TASK TO COMPLETE ▸
Your copy should match the entries exactly, with no images carried over.

PROVIDED ENTRIES ▸
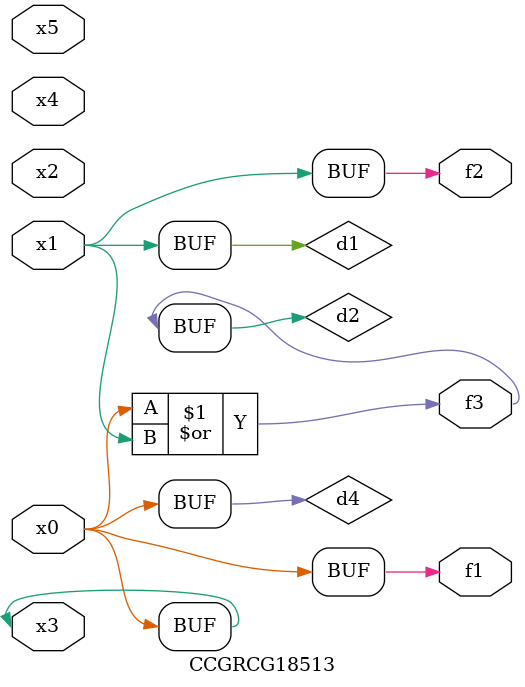
<source format=v>
module CCGRCG18513(
	input x0, x1, x2, x3, x4, x5,
	output f1, f2, f3
);

	wire d1, d2, d3, d4;

	and (d1, x1);
	or (d2, x0, x1);
	nand (d3, x0, x5);
	buf (d4, x0, x3);
	assign f1 = d4;
	assign f2 = d1;
	assign f3 = d2;
endmodule

</source>
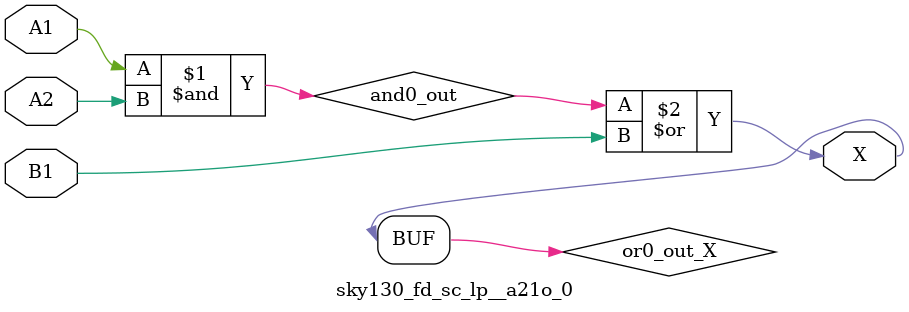
<source format=v>
/*
 * Copyright 2020 The SkyWater PDK Authors
 *
 * Licensed under the Apache License, Version 2.0 (the "License");
 * you may not use this file except in compliance with the License.
 * You may obtain a copy of the License at
 *
 *     https://www.apache.org/licenses/LICENSE-2.0
 *
 * Unless required by applicable law or agreed to in writing, software
 * distributed under the License is distributed on an "AS IS" BASIS,
 * WITHOUT WARRANTIES OR CONDITIONS OF ANY KIND, either express or implied.
 * See the License for the specific language governing permissions and
 * limitations under the License.
 *
 * SPDX-License-Identifier: Apache-2.0
*/


`ifndef SKY130_FD_SC_LP__A21O_0_FUNCTIONAL_V
`define SKY130_FD_SC_LP__A21O_0_FUNCTIONAL_V

/**
 * a21o: 2-input AND into first input of 2-input OR.
 *
 *       X = ((A1 & A2) | B1)
 *
 * Verilog simulation functional model.
 */

`timescale 1ns / 1ps
`default_nettype none

`celldefine
module sky130_fd_sc_lp__a21o_0 (
    X ,
    A1,
    A2,
    B1
);

    // Module ports
    output X ;
    input  A1;
    input  A2;
    input  B1;

    // Local signals
    wire and0_out ;
    wire or0_out_X;

    //  Name  Output     Other arguments
    and and0 (and0_out , A1, A2         );
    or  or0  (or0_out_X, and0_out, B1   );
    buf buf0 (X        , or0_out_X      );

endmodule
`endcelldefine

`default_nettype wire
`endif  // SKY130_FD_SC_LP__A21O_0_FUNCTIONAL_V

</source>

ANSWER BOX ▸
<source format=v>
module CCGRCG18513(
	input x0, x1, x2, x3, x4, x5,
	output f1, f2, f3
);

	wire d1, d2, d3, d4;

	and (d1, x1);
	or (d2, x0, x1);
	nand (d3, x0, x5);
	buf (d4, x0, x3);
	assign f1 = d4;
	assign f2 = d1;
	assign f3 = d2;
endmodule

</source>
<source format=v>
/*
 * Copyright 2020 The SkyWater PDK Authors
 *
 * Licensed under the Apache License, Version 2.0 (the "License");
 * you may not use this file except in compliance with the License.
 * You may obtain a copy of the License at
 *
 *     https://www.apache.org/licenses/LICENSE-2.0
 *
 * Unless required by applicable law or agreed to in writing, software
 * distributed under the License is distributed on an "AS IS" BASIS,
 * WITHOUT WARRANTIES OR CONDITIONS OF ANY KIND, either express or implied.
 * See the License for the specific language governing permissions and
 * limitations under the License.
 *
 * SPDX-License-Identifier: Apache-2.0
*/


`ifndef SKY130_FD_SC_LP__A21O_0_FUNCTIONAL_V
`define SKY130_FD_SC_LP__A21O_0_FUNCTIONAL_V

/**
 * a21o: 2-input AND into first input of 2-input OR.
 *
 *       X = ((A1 & A2) | B1)
 *
 * Verilog simulation functional model.
 */

`timescale 1ns / 1ps
`default_nettype none

`celldefine
module sky130_fd_sc_lp__a21o_0 (
    X ,
    A1,
    A2,
    B1
);

    // Module ports
    output X ;
    input  A1;
    input  A2;
    input  B1;

    // Local signals
    wire and0_out ;
    wire or0_out_X;

    //  Name  Output     Other arguments
    and and0 (and0_out , A1, A2         );
    or  or0  (or0_out_X, and0_out, B1   );
    buf buf0 (X        , or0_out_X      );

endmodule
`endcelldefine

`default_nettype wire
`endif  // SKY130_FD_SC_LP__A21O_0_FUNCTIONAL_V

</source>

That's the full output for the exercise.